A resposta do estado: regulamentação e proteção

Diante desse cenário, o governo brasileiro criou a Lei 14.790/2023, que regulamenta as apostas esportivas online. A lei entrou em vigor em 1º de janeiro de 2025 e estabelece regras importantes:
Medidas obrigatórias:
- Identificação por CPF e reconhecimento facial
- Depósitos e saques apenas por contas bancárias no nome do apostador
- Empresas devem ter sede no Brasil e usar domínios “.bet.br”
- Participação em organismos de monitoramento da integridade esportiva
Proibições:
- Usar dinheiro vivo, boleto ou crédito para apostar
- Bônus de entrada
- Apostas em jogos com menores de 18 anos
- Propagandas que prometam ganhos garantidos ou apresentem apostas como solução financeira
Empresas que operam sem licença podem ser multadas em até R$ 2 bilhões.
Tratamento e prevenção
Criar regras para empresas é apenas o primeiro passo. É essencial cuidar de quem já foi afetado pelo vício através de educação, prevenção e tratamento:
- Projeto de Lei 4583/2024: propõe a criação de um Programa Nacional de Apoio a Pessoas com Transtorno de Jogo, usando a estrutura do SUS
- Campanhas de conscientização em escolas e unidades de saúde
- Grupos de apoio como Jogadores Anônimos (JA), que oferecem suporte em reuniões presenciais e online
No entanto, a rede pública de saúde ainda não está preparada para a demanda crescente. É necessário investir em políticas públicas, atendimento psicológico e suporte contínuo às famílias afetadas.
Por que esse tema importa para o Enem — e para o seu futuro
Falar sobre bets vai muito além de discutir um hábito digital ou um passatempo perigoso. Essa discussão toca em questões sociais profundas, como:
- o acesso desigual à educação,
- a influência das tecnologias digitais no comportamento dos jovens,
- a priorização do consumo e da ilusão de enriquecimento rápido,
- e o desmonte de planos de longo prazo, como a formação acadêmica.
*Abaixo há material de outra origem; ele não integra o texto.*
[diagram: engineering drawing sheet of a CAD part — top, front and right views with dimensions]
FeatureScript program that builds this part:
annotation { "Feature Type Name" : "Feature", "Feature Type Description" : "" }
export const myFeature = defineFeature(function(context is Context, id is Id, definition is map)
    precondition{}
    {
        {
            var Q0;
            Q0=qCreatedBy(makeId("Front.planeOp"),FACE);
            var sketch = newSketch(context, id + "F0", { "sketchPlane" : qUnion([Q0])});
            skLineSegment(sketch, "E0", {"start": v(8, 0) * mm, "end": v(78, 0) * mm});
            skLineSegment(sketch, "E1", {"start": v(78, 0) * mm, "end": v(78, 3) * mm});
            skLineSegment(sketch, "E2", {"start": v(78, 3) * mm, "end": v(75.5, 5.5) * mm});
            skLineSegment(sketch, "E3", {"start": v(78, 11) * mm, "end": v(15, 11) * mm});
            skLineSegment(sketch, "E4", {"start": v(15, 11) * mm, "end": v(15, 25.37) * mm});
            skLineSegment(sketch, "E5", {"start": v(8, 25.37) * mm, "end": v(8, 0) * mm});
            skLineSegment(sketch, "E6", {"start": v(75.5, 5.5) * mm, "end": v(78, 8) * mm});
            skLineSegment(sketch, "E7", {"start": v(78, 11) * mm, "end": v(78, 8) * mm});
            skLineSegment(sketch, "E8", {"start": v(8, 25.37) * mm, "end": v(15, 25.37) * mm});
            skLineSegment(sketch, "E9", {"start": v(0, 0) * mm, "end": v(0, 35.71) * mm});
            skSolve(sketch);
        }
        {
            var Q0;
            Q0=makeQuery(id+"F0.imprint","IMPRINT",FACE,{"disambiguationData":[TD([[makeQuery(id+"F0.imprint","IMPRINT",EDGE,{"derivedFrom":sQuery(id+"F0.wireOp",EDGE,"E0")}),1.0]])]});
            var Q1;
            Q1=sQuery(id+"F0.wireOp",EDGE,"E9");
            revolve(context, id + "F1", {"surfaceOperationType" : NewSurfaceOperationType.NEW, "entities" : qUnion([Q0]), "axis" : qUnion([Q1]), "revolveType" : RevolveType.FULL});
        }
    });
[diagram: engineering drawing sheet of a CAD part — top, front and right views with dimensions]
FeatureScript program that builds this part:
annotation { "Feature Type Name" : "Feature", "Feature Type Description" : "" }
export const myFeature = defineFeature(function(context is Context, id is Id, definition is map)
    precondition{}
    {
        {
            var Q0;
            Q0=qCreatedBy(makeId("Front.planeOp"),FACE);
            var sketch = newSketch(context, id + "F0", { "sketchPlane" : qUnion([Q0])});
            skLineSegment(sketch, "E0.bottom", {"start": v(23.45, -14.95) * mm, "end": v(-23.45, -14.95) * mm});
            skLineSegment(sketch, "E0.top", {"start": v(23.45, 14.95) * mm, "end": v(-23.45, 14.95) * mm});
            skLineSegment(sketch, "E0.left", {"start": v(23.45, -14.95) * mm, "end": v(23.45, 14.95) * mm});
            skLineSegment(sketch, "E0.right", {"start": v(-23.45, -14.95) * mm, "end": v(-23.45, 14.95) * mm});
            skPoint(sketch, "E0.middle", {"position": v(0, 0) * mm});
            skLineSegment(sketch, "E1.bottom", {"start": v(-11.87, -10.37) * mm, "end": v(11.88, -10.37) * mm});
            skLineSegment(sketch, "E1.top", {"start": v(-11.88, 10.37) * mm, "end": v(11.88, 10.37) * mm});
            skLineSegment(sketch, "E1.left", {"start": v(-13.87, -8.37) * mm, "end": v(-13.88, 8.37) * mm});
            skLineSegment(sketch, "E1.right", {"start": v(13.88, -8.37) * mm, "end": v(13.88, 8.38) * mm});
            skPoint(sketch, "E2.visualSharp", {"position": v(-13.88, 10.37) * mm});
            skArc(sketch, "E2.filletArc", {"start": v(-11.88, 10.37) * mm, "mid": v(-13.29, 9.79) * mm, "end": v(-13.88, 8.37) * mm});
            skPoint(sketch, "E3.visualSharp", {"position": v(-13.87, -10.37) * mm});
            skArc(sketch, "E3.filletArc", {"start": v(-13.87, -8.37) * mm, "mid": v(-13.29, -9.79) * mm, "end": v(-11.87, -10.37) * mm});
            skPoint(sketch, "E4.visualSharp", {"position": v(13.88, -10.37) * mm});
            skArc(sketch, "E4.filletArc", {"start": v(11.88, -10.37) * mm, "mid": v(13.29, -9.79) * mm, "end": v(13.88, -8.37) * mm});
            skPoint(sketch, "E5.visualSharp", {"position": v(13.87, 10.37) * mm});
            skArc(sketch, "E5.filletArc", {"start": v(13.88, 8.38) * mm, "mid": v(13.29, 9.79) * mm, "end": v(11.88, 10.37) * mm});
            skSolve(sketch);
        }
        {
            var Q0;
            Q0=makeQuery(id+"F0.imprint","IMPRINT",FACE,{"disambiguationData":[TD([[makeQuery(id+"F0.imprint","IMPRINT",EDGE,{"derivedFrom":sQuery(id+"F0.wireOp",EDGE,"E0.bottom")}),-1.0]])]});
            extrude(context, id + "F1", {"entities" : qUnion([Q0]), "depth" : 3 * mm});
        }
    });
Todos esses aspectos estão diretamente conectados a temas que costumam aparecer nas redações do Enem e em questões de Ciências Humanas, como:
- Desigualdade social e educacional no Brasil
- Impactos da tecnologia e da internet na vida cotidiana
- Juventude, saúde mental e vulnerabilidade social
- O papel do Estado e das políticas públicas na proteção da população
Além disso, esse é um tema urgente e atual, presente nos noticiários, nas redes sociais e no dia a dia de milhões de brasileiros. Saber refletir sobre ele com senso crítico, embasamento e repertório te diferencia como estudante — e como cidadão.
Ao se aprofundar nesse debate, você amplia sua visão sobre os desafios da sociedade brasileira e desenvolve argumentos sólidos para usar em qualquer situação que envolva consumo digital, educação, saúde mental, juventude e políticas públicas.